А теперь? Ах, да! Где записал адрес этого товарища из Нью-Йорка, откуда «Искра» получала два раза в году по сто долларов?
В Бретани встретился с матерью.
Разговаривали между собой короткое мгновение. Мария Александровна поняла душу сына. Все было вне его. Весь был в будущем, которое пытался строить. Не осталось в нем места для матери! Опечалило ее это, так как бедное любящее сердце матери жаждало любви и теплого чувства; хотело увидеть ребенка, сына.
Успокоилась, однако, быстро, так как чувствительная и полная снисходительности увидела, что в сердце Владимира места нет даже для него самого. Стал он человеком-машиной, работающим в соответствии с высшим велением, указывающим цель, далекую или близкую, только для него видимую.
Владимир целые дни, вечера и даже ночи проводил у моря.
Протискивался между выщербленными скалами, съедаемыми волнами и вихрями, и погружался в раздумье. Приглядывался, как набегающие волны прилива били в крутые обрывы, разбивались в пене и брызгах, отступали и снова мчались с шипом, гулом и бешеным плеском. Казалось, что не было у них силы нанести удар этим скалам, черным, твердым, извечным. Напирали, сталкивались с грудью берега и убегали…
Однако быстрые глаза Владимира заметили глубокие щели в обрывистых откосах, полные мрака впадины в гранитных латах скал и бесчисленные обломки, сваливающиеся с заливаемого водой прибрежного откоса.
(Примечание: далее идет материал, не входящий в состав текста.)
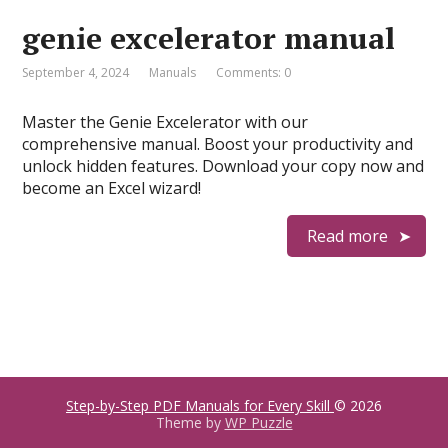
genie excelerator manual
September 4, 2024
Manuals
Comments: 0
Master the Genie Excelerator with our
comprehensive manual. Boost your productivity and
unlock hidden features. Download your copy now and
become an Excel wizard!
Read more
Step-by-Step PDF Manuals for Every Skill
© 2026
Theme by
WP Puzzle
Была это работа волн и их добыча.
««Пройдут века, – думал Ульянов, – и ничего от этой скальной крепости не останется! Седое, вспененное море начнет проникать туда, где сейчас старательный крестьянин бросает зерно на вспаханное поле. О, если бы море знало, чего хочет и к чему стремится! Увеличило бы в два раза усилие, умножило бы ряды могучих волн и захватило бы одним взмахом то, на что теперь, борясь бессмысленно, тратит целые века. Как так не поступить! Пронзаю и долблю грудь старых понятий и мечтаний, отрываю от них скалу за скалой, пространство за пространством, но знаю, что за этой преградой лежит под паром низина. Хочу ее захватить, залить волнами моих мыслей и возвести новую крепость, могучий замок, которого никто не сумеет захватить, никто!».